23. Eric + 5×1011minutes
Scrambling down an icy hillside through a blinding snowstorm was bad enough. But every breath was agony. Breathing this fierce Fourth Ice Age atmosphere was like inhaling icicles. And to have a pack of angry Neanderthals coming after him, besides—
Eric felt the shunt take him and sweep him mercifully into some far-off warmer place. He landed on all fours, gasping and coughing, and crouched there a moment until he had recovered. At last he looked up.
A Neanderthal face was looking back at him. Sloping forehead, rounded chin, broad nose, mouth like a jutting muzzle. Shrewd dark eyes studying him intently.

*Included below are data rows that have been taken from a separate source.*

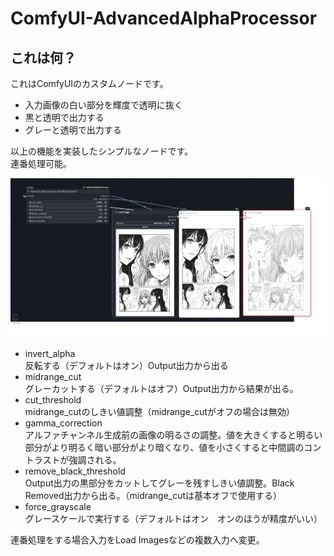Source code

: # ComfyUI-AdvancedAlphaProcessor

## これは何？
これはComfyUIのカスタムノードです。
- 入力画像の白い部分を輝度で透明に抜く
- 黒と透明で出力する
- グレーと透明で出力する

以上の機能を実装したシンプルなノードです。  
連番処理可能。

![image](https://github.com/852wa/ComfyUI-AAP/blob/master/sample.png)


- invert_alpha  
  反転する（デフォルトはオン）Output出力から出る
- midrange_cut  
  グレーカットする（デフォルトはオフ）Output出力から結果が出る。
- cut_threshold  
  midrange_cutのしきい値調整（midrange_cutがオフの場合は無効）
- gamma_correction  
  アルファチャンネル生成前の画像の明るさの調整。値を大きくすると明るい部分がより明るく暗い部分がより暗くなり、値を小さくすると中間調のコントラストが強調される。
- remove_black_threshold  
  Output出力の黒部分をカットしてグレーを残すしきい値調整。Black Removed出力から出る。（midrange_cutは基本オフで使用する）
- force_grayscale  
  グレースケールで実行する（デフォルトはオン　オンのほうが精度がいい）


連番処理をする場合入力をLoad Imagesなどの複数入力へ変更。
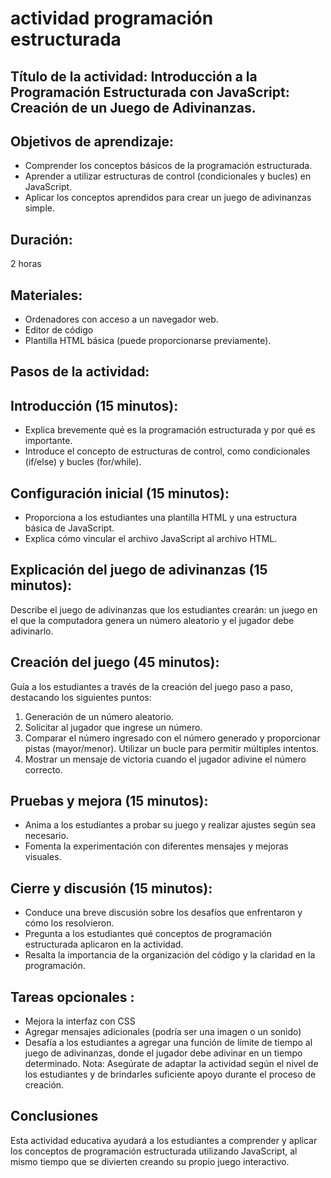 # actividad programación estructurada
## Título de la actividad: Introducción a la Programación Estructurada con JavaScript: Creación de un Juego de Adivinanzas.

## Objetivos de aprendizaje:

- Comprender los conceptos básicos de la programación estructurada.
- Aprender a utilizar estructuras de control (condicionales y bucles) en JavaScript.
- Aplicar los conceptos aprendidos para crear un juego de adivinanzas simple.

## Duración:
2 horas

## Materiales:

- Ordenadores  con acceso a un navegador web.
- Editor de código 
- Plantilla HTML básica (puede proporcionarse previamente).
## Pasos de la actividad:

## Introducción (15 minutos):

- Explica brevemente qué es la programación estructurada y por qué es importante.
- Introduce el concepto de estructuras de control, como condicionales (if/else) y bucles (for/while).

## Configuración inicial (15 minutos):

- Proporciona a los estudiantes una plantilla HTML y una estructura básica de JavaScript.
- Explica cómo vincular el archivo JavaScript al archivo HTML.
## Explicación del juego de adivinanzas (15 minutos):

Describe el juego de adivinanzas que los estudiantes crearán: un juego en el que la computadora genera un número aleatorio y el jugador debe adivinarlo.
## Creación del juego (45 minutos):

Guía a los estudiantes a través de la creación del juego paso a paso, destacando los siguientes puntos:
1. Generación de un número aleatorio.
2.  Solicitar al jugador que ingrese un número.
3.  Comparar el número ingresado con el número generado y proporcionar pistas (mayor/menor).
Utilizar un bucle para permitir múltiples intentos.
4. Mostrar un mensaje de victoria cuando el jugador adivine el número correcto.
## Pruebas y mejora (15 minutos):

- Anima a los estudiantes a probar su juego y realizar ajustes según sea necesario.
- Fomenta la experimentación con diferentes mensajes y mejoras visuales.
## Cierre y discusión (15 minutos):

- Conduce una breve discusión sobre los desafíos que enfrentaron y cómo los resolvieron.
- Pregunta a los estudiantes qué conceptos de programación estructurada aplicaron en la actividad.
- Resalta la importancia de la organización del código y la claridad en la programación.
## Tareas opcionales :
- Mejora la interfaz con CSS
- Agregar mensajes adicionales (podría ser una imagen o un sonido)
- Desafía a los estudiantes a agregar una función de límite de tiempo al juego de adivinanzas, donde el jugador debe adivinar en un tiempo determinado.
Nota: Asegúrate de adaptar la actividad según el nivel de los estudiantes y de brindarles suficiente apoyo durante el proceso de creación.

## Conclusiones
Esta actividad educativa ayudará a los estudiantes a comprender y aplicar los conceptos de programación estructurada utilizando JavaScript, al mismo tiempo que se divierten creando su propio juego interactivo.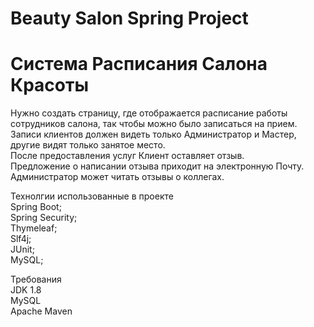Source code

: # Beauty Salon Spring Project
<h1>Система Расписания Салона Красоты</h1>
Нужно создать страницу, где отображается расписание работы сотрудников салона, так чтобы можно было записаться на прием. <br>
Записи клиентов должен видеть только Администратор и Мастер, другие видят только занятое место. <br>
После предоставления услуг Клиент оставляет отзыв. <br>
Предложение о написании отзыва приходит на электронную Почту. <br>
Администратор может читать отзывы о коллегах.<br>

Технолгии использованные в проекте<br>
Spring Boot;<br>
Spring Security;<br>
Thymeleaf;<br>
Slf4j;<br>
JUnit;<br>
MySQL;<br>

Требования<br>
JDK 1.8<br>
MySQL<br>
Apache Maven<br>
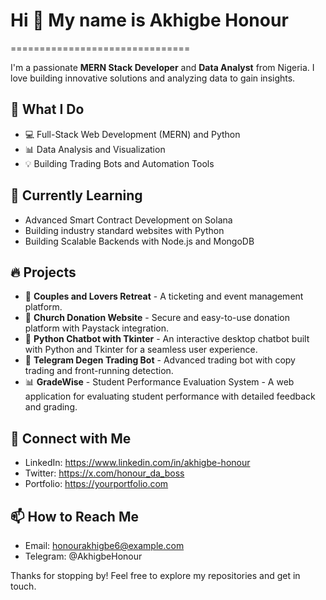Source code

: # Hi 👋 My name is Akhigbe Honour
  ===============================

I'm a passionate **MERN Stack Developer** and **Data Analyst** from Nigeria. I love building innovative solutions and analyzing data to gain insights. 

## 🚀 What I Do
- 💻 Full-Stack Web Development (MERN) and Python
- 📊 Data Analysis and Visualization
- 💡 Building Trading Bots and Automation Tools

## 🌱 Currently Learning
- Advanced Smart Contract Development on Solana
- Building industry standard websites with Python
- Building Scalable Backends with Node.js and MongoDB

## 🔥 Projects
- 👫 **Couples and Lovers Retreat** - A ticketing and event management platform.
- 💒 **Church Donation Website** - Secure and easy-to-use donation platform with Paystack integration.
- 💬 **Python Chatbot with Tkinter** - An interactive desktop chatbot built with Python and Tkinter for a seamless user experience.
- 🤖 **Telegram Degen Trading Bot** - Advanced trading bot with copy trading and front-running detection.
- 📊 **GradeWise** - Student Performance Evaluation System - A web application for evaluating student performance with detailed feedback and grading.

## 💬 Connect with Me
- LinkedIn: https://www.linkedin.com/in/akhigbe-honour
- Twitter: https://x.com/honour_da_boss
- Portfolio: https://yourportfolio.com

## 📫 How to Reach Me
- Email: honourakhigbe6@example.com
- Telegram: @AkhigbeHonour

Thanks for stopping by! Feel free to explore my repositories and get in touch.
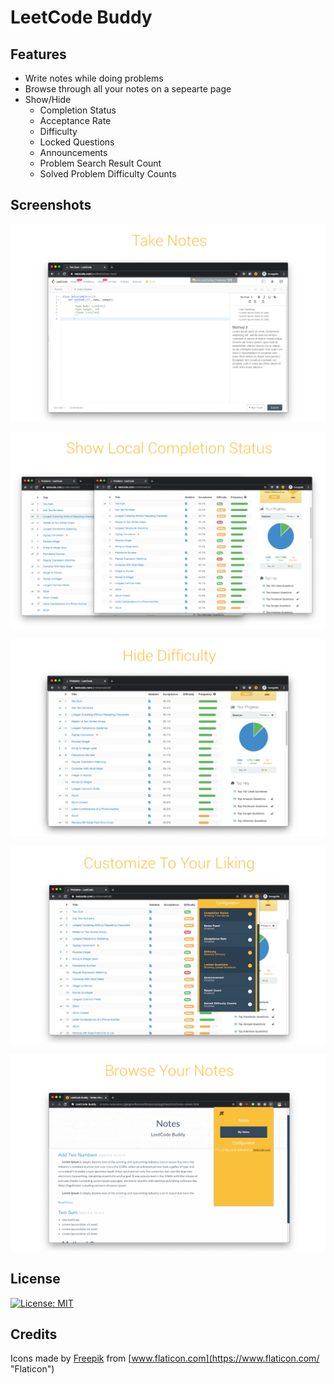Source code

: # LeetCode Buddy

## Features
- Write notes while doing problems
- Browse through all your notes on a sepearte page
- Show/Hide
  - Completion Status
  - Acceptance Rate
  - Difficulty
  - Locked Questions
  - Announcements 
  - Problem Search Result Count 
  - Solved Problem Difficulty Counts
 
## Screenshots
![screenshot](release/screenshots/final/notes.png "take notes screenshot")

![screenshot](release/screenshots/final/comp_status.png "hide completion status screenshot")

![screenshot](release/screenshots/final/difficulty.png "hide difficulty screenshot")

![screenshot](release/screenshots/final/customize.png "customize screenshot")

![screenshot](release/screenshots/final/browse_notes.png "browse notes screenshot")

## License 
[![License: MIT](https://img.shields.io/badge/License-MIT-yellow.svg)](https://opensource.org/licenses/MIT)

## Credits
Icons made by [Freepik](https://www.flaticon.com/authors/freepik "Freepik") from [www.flaticon.com](https://www.flaticon.com/ "Flaticon")
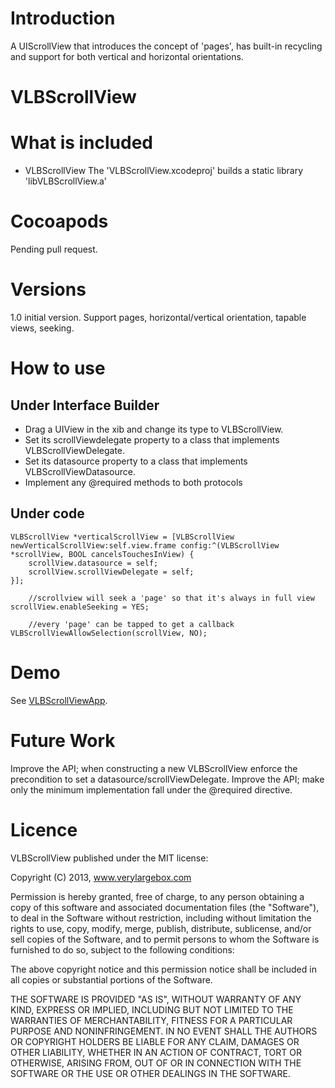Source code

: # Introduction
A UIScrollView that introduces the concept of 'pages', has built-in recycling and support for both vertical and horizontal orientations.


# VLBScrollView
 
# What is included

* VLBScrollView
The 'VLBScrollView.xcodeproj' builds a static library 'libVLBScrollView.a'

# Cocoapods

Pending pull request.

# Versions
1.0 initial version. Support pages, horizontal/vertical orientation, tapable views, seeking.

# How to use

## Under Interface Builder
* Drag a UIView in the xib and change its type to VLBScrollView.
* Set its scrollViewdelegate property to a class that implements VLBScrollViewDelegate.
* Set its datasource property to a class that implements VLBScrollViewDatasource.
* Implement any @required methods to both protocols

## Under code

    VLBScrollView *verticalScrollView = [VLBScrollView newVerticalScrollView:self.view.frame config:^(VLBScrollView *scrollView, BOOL cancelsTouchesInView) {
        scrollView.datasource = self;
        scrollView.scrollViewDelegate = self;
    }];

		//scrollview will seek a 'page' so that it's always in full view
    scrollView.enableSeeking = YES;

		//every 'page' can be tapped to get a callback
    VLBScrollViewAllowSelection(scrollView, NO);


# Demo

See [VLBScrollViewApp][1].

# Future Work

Improve the API; when constructing a new VLBScrollView enforce the precondition to set a datasource/scrollViewDelegate.
Improve the API; make only the minimum implementation fall under the @required directive.

# Licence

VLBScrollView published under the MIT license:

Copyright (C) 2013, www.verylargebox.com

Permission is hereby granted, free of charge, to any person obtaining a copy of this software and associated documentation files (the "Software"), to deal in the Software without restriction, including without limitation the rights to use, copy, modify, merge, publish, distribute, sublicense, and/or sell copies of the Software, and to permit persons to whom the Software is furnished to do so, subject to the following conditions:

The above copyright notice and this permission notice shall be included in all copies or substantial portions of the Software.

THE SOFTWARE IS PROVIDED "AS IS", WITHOUT WARRANTY OF ANY KIND, EXPRESS OR IMPLIED, INCLUDING BUT NOT LIMITED TO THE WARRANTIES OF MERCHANTABILITY, FITNESS FOR A PARTICULAR PURPOSE AND NONINFRINGEMENT. IN NO EVENT SHALL THE AUTHORS OR COPYRIGHT HOLDERS BE LIABLE FOR ANY CLAIM, DAMAGES OR OTHER LIABILITY, WHETHER IN AN ACTION OF CONTRACT, TORT OR OTHERWISE, ARISING FROM, OUT OF OR IN CONNECTION WITH THE SOFTWARE OR THE USE OR OTHER DEALINGS IN THE SOFTWARE.


[1]: https://github.com/qnoid/VLBScrollViewApp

“Huh? Did I bring you along with me somehow?”
The Neanderthal knelt beside him and said something in an unknown language. His voice was deep and the way he spoke seemed oddly musical, though very strange. He didn’t seem hostile. Behind him, Eric saw softly rounded green hills, a wide valley broken by a chain of lakes, a forest in the distance.
There were prehistoric hominids wandering about wherever he looked.
He had landed in a group of ten or fifteen Neanderthals. Off to his left a hundred yards away were some slender little creatures looking a bit like apes but walking confidently upright. Eric recognized them as australopithecines from the early Pleistocene, creatures that occupied a place somewhere midway on the evolutionary path that had led to Homo sapiens. And over there, that awesome monster of an ape, as massive as a grizzly bear? Wasn’t that Gigantopithecus, from a million years B.C.? And those, in the middle distance? Sturdy-looking people who seemed almost human but for their strangely apelike faces: could those be Homo erectus, the ancestors of mankind whose fossil remains had been found in Java and China?
And those—
And those—
And those—
Wherever he looked, some not-quite-human creatures could be seen in the valley. The whole history of the evolution of humanity seemed to be here, all the extinct forms that he had studied in school and a good many that he was unable to identify at all.
What was this place? Unless he had lost count of the shunts, he was at the plus-500-billion-minute level now. 951,000 years in the future. What were all these creatures doing here, all wandering around at random like this?
“You have just arrived, I suppose?” a pleasant voice said behind him. Eric whirled. The speaker was a bearded man of about fifty, elegant and amiable-looking, wearing what looked like riding clothes of the late eighteenth or early nineteenth century. He might have been some English gentleman out for a stroll in the woods. “Bathurst,” he said. “Benjamin Bathurst. Former Minister Plenipotentiary of His Britannic Majesty George III to the court of Franz I, Emperor of Austria. Of course, I’m nothing very much any more.”
“Eric Gabrielson,” Eric said shakily. “From Los Angeles, California, the—the United States.”
“Very pleased to make your acquaintance,” Bathurst said. “Always charming to see another human face. There are forty of us now, I think. Of course, we’re greatly outnumbered by the apes, but everyone’s friendly enough. You’re a million years in the future, you know. The United States, you say? Of America? The former Colonies? California was never one of the Colonies, as I recall. But I suppose—”
“We got it from Mexico,” Eric said. “Somewhere around 1849. And yes, I know we’re a million years in the future. Approximately. But you—George III—”
He was having trouble speaking clearly. An overdose of confusion was making his voice husky. The Neanderthal, muttering to himself, began to fondle Bathurst’s intricately carved walking stick. The Englishman smiled and gently drew it away.
“What year are you from?” he asked Eric.